Bizarre. Clever. Ridiculous. Entertaining.
These are all adjectives that I would use to describe German crime fantasy Snowflake. The film recently won a pair of awards at CINEPOCALYPSE, including Breakthrough Filmmaker for Arend Remmers & William James and the coveted Audience Award. I can’t say that I’m surprised; this is the kind of film that genre fans go absolutely nuts for.
The main reason Snowflake works? It’s got a kicky premise.
In a nutshell: after Eliana (Xenia Assenza)’s parents are gunned down in a doner restaurant shoot-up, the rich young orphan and her bodyguard Carson (David Masterson) hire a series of (increasingly ridiculous) assassins to take out the killers, Tan (Erkan Acar) and Javid (Reza Brojerdi). While fending off these attempts, the boys discover that they are protected by the titular angel Snowflake (Judith Hoersch). Also: their lives – including a foreshadowed bloody fate – is actually the plot of a crime film written by amateur screenwriter and full time dentist, Arend Remmers (Alexander Schubert).
So not only is Snowflake a demented crime fantasy with outrageous set-pieces, it is a hilariously demented self-referential comedy.
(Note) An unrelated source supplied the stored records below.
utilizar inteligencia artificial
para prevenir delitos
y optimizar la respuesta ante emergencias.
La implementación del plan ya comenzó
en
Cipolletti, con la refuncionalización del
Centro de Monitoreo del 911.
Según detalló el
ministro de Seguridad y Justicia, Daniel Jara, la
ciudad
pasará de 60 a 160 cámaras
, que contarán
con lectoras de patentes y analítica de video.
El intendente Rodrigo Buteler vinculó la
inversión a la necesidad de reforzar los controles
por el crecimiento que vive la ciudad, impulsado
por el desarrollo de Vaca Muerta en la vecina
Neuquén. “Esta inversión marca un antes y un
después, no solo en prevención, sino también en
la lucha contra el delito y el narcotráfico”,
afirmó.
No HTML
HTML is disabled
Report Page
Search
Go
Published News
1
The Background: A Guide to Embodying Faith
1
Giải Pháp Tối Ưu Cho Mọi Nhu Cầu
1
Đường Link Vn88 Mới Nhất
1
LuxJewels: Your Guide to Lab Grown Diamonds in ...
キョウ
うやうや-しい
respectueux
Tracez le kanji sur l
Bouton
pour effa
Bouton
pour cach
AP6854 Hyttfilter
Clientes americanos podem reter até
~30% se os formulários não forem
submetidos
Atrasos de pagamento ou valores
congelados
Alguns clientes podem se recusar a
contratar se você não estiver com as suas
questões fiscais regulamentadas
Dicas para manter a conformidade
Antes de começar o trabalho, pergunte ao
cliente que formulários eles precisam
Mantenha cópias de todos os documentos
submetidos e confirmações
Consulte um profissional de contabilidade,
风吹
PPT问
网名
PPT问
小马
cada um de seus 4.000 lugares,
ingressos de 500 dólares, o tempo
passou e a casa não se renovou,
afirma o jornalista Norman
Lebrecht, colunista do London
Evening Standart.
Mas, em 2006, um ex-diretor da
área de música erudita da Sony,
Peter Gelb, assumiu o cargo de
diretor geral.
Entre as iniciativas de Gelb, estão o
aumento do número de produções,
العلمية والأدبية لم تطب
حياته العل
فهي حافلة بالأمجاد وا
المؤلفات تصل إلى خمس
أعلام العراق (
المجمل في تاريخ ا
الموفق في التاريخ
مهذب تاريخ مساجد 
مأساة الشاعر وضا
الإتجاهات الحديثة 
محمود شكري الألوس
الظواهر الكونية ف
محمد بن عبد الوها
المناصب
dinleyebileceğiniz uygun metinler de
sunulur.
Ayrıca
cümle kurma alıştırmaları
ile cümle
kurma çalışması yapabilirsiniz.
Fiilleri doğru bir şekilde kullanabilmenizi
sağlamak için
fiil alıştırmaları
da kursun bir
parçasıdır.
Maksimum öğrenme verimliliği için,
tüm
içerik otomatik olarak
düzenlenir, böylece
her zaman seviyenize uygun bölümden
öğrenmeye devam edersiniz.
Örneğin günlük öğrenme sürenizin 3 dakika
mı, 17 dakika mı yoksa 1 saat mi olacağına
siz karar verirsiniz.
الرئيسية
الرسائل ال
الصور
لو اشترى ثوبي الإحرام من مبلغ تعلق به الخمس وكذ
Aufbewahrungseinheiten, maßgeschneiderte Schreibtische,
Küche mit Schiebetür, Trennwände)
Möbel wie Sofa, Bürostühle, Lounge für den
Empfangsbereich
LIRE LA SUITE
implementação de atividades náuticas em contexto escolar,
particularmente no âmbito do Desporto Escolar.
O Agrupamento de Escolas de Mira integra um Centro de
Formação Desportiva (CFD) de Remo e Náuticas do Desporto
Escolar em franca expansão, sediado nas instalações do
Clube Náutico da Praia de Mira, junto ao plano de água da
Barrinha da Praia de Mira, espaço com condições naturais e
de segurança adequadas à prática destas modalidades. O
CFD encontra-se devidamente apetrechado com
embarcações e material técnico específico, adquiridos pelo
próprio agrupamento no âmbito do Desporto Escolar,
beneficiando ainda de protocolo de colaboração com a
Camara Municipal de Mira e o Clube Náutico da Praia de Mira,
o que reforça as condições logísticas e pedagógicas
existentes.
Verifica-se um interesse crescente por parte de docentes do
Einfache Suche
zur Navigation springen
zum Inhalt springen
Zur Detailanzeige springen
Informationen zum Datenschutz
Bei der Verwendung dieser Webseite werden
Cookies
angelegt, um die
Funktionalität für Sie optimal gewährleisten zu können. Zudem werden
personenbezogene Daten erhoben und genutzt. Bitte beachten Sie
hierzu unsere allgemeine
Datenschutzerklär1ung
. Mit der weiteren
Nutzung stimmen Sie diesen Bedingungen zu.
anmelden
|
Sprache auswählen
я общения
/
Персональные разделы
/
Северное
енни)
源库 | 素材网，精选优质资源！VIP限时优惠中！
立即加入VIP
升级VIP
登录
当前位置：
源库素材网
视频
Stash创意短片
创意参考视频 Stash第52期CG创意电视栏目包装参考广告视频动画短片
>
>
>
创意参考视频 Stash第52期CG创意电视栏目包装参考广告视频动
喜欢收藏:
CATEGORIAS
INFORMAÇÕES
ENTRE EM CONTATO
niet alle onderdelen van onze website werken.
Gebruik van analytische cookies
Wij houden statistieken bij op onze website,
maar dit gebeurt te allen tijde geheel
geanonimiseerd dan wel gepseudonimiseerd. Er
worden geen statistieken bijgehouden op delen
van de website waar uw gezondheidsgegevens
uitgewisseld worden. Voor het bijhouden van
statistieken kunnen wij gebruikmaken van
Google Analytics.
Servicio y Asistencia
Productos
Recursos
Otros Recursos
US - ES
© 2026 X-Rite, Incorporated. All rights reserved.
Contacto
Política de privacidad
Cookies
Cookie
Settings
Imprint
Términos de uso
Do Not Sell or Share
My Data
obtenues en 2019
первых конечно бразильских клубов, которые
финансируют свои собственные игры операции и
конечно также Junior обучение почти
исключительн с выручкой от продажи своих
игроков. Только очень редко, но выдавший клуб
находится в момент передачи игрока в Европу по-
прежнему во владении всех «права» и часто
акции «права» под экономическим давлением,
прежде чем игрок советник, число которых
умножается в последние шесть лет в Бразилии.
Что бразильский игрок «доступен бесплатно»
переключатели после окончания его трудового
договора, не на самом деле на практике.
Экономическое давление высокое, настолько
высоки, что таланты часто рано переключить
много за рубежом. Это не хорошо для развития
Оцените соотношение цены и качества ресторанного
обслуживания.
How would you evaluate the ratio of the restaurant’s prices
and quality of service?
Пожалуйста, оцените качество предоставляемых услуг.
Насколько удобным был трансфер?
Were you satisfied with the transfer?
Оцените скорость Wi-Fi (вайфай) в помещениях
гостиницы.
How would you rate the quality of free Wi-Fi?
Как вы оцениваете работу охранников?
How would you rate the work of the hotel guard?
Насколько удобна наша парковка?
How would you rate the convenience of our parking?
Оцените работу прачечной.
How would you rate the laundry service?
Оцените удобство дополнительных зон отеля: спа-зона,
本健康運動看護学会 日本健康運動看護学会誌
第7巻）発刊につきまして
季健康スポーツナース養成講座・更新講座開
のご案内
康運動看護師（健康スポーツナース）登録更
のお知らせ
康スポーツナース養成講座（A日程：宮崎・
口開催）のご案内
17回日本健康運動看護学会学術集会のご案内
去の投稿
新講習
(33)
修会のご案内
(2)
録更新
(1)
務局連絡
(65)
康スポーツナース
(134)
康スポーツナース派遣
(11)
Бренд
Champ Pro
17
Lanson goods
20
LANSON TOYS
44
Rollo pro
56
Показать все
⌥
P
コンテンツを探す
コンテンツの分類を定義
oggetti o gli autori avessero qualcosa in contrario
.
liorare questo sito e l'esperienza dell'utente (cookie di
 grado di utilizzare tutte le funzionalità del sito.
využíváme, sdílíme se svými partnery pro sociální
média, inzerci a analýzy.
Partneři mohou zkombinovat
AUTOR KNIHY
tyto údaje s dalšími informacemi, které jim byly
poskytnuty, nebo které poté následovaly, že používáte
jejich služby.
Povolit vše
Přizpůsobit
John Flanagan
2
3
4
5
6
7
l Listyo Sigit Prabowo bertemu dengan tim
It should be noted that absolutely none of that plot synopsis is a spoiler. All of these details are revealed in the first few scenes when Tan and Javid find a copy of the screenplay in the backseat of their car and discover that it depicts all of their movement and dialogue beat by beat. (Actual) screenwriter Remmers milks this premise for all of its comedic value throughout the film, especially when the killers seek out his fictitious proxy for answers and he recites their dialogue verbatim in real time with them. That encounter ends with the dentist on the receiving end of his drill and the thugs on a mission to alter their own seemingly pre-ordained deaths.
It’s no surprise that the Tan and Javid scenes are often the most enjoyable in the film. Not only do Acar and Brojerdi have an easy going chemistry, their characters are such amateur idiots that you can’t help but root for Tan and Javid to survive. This puts Assenza and Masterson is a slightly unenviable position: Eliana and Carson are seemingly unaware of the divine intervention driving their actions, which makes their side of the story more mundane and straightforward. They’re also slightly underdeveloped; we learn little about Eliana beyond her desire for vengeance and her affection for Carson, who seeks only to protect his charge from further harm.
It’s just really hard to invest in these mopey, morose characters when every few minutes a new bizarre character is being introduced. The assassins are legitimately insane: a pair of brothers who wear rubber pig and chicken masks are usurped by bar owners Rashid (Selam Tadese) and blind Fumo (Eskindir Tesfay) who keep a robot houseboy – named, I kid you not, Shit-Bot – chained up with no explanation. There’s also masked vigilante Hyper Electro Man (Mathis Landwehr) and even an evil Nazi sympathizer Reinhardt (Bruno Eyron) who has a Bond villain lair with masked henchmen. It’s all so silly, dumb and fun you can’t help but grin.
How all of these characters fit together is half of the fun of Snowflake, which barrels forward with endless enthusiasm and gleeful destructive joy. Whenever the film seems to establish a rhythm, a new narrative device is thrown into the mix: chapter titles, action that doubles back on itself, a seemingly unrelated archival talking head interview and a visualization of Remmers’ self-referential screenplay typed directly over Tan and Javid‘s scenes. If any of this sounds reminiscent of a certain experimental crime director/enfant terrible who came to prominence in the mid-90s <cough Tarantino cough>, it’s hard to avoid the obvious comparison.
Hidden amidst the graphic violence, dystopian fantasy and occasional torture porn scenes is an interesting mediation on the origins of violence. Tan and Javid share Eliana‘s origin, suggesting that their terrible history is to blame for hers in an endless cycle where violence begets violence. Unfortunately any nuance of this gets lost in the cacophony of gunfire, vivisection and an exhausting two hour run time. Snowflake may have interesting things to say, but its principle purpose, first and foremost, is to entertain.
In that arena, the film is a pretty clear winner. It’s a gong show, packed (sometimes to a fault) with outrageous scenes and characters and hilariously self-referential comedy. Grab some cheap wine, a bunch of rowdy friends and check this one out.
Snowflake had its North American premiere at Cinepocalypse.